The November FOMC meeting would see the Fed making a formal announcement on QE tapering. We expect the plan would begin immediately and is expected to end by mid-2022. The Fed funds rate will stay unchanged at 0-0.25%. The market has priced in over 60% of a rate hike in June 2022. This appears unlikely unless the QE program is scheduled to finish earlier. We look for the Fed’s forward guidance regarding this.
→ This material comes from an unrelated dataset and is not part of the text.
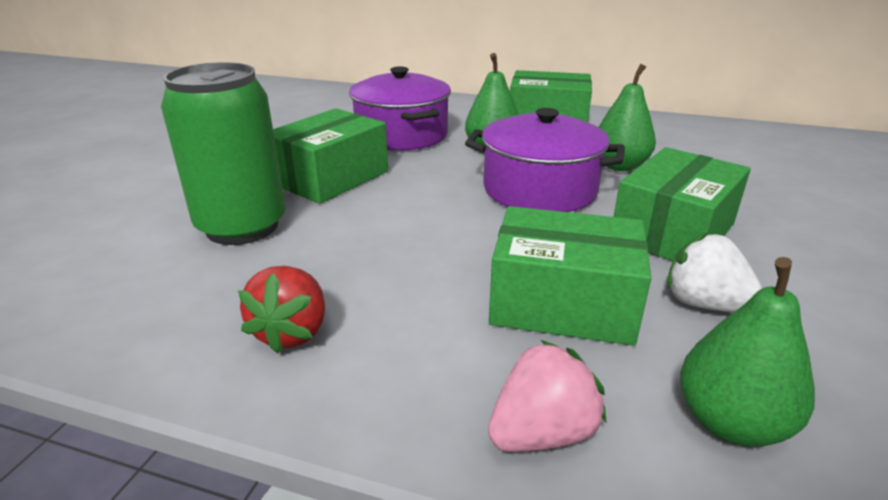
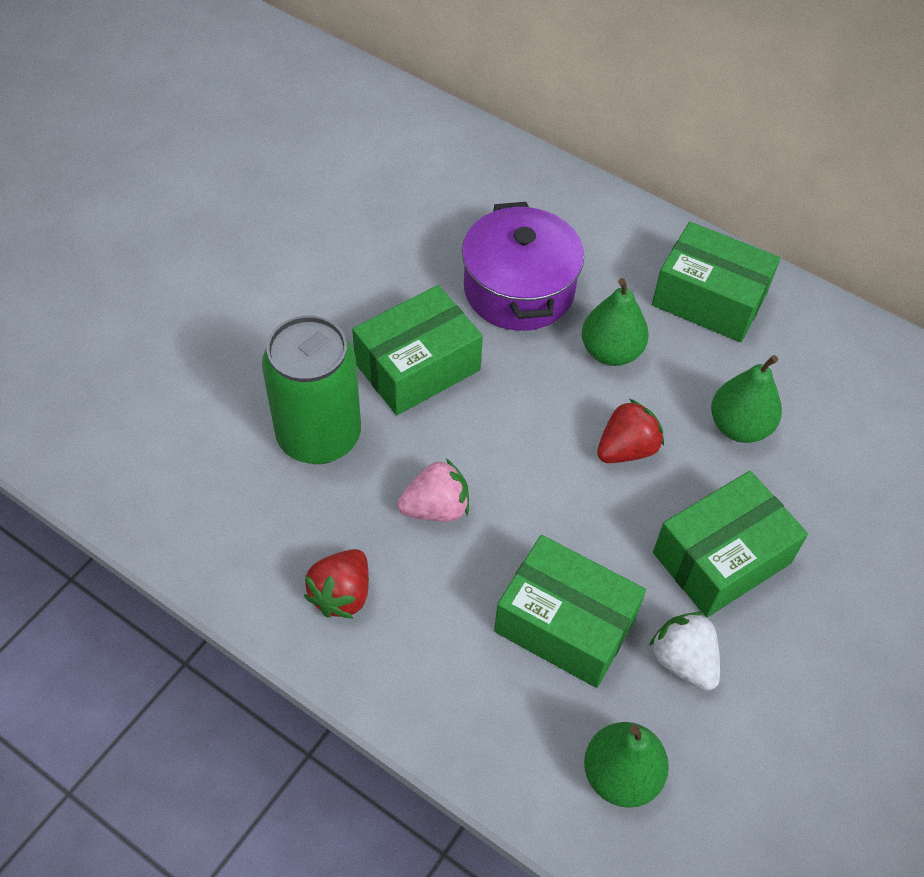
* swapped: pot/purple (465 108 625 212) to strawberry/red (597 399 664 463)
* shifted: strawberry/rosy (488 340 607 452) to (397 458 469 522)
Economic growth surprised to the downside. GDP expanded an annualised +2% q/q in 3Q21, compared with consensus of +2.6% and +6.7% in 2Q21. Supply chain disruption and the spread of delta variant were the key reasons for the disappointment. Consumer spending grew +1.6%, down sharply from +12% in 2Q21 but better than consensus of +0.9%. Leading indicators signaled that the momentum has picked up again in the fourth quarter. For instance, Conference Board’s consumer confidence index improved to 113.8 in October, beating consensus of 108 and September’s 109.3. University of Michigan sentiment climbed +0.3 point to 71.7 in October. The ISM activity indices due next week is closely watched.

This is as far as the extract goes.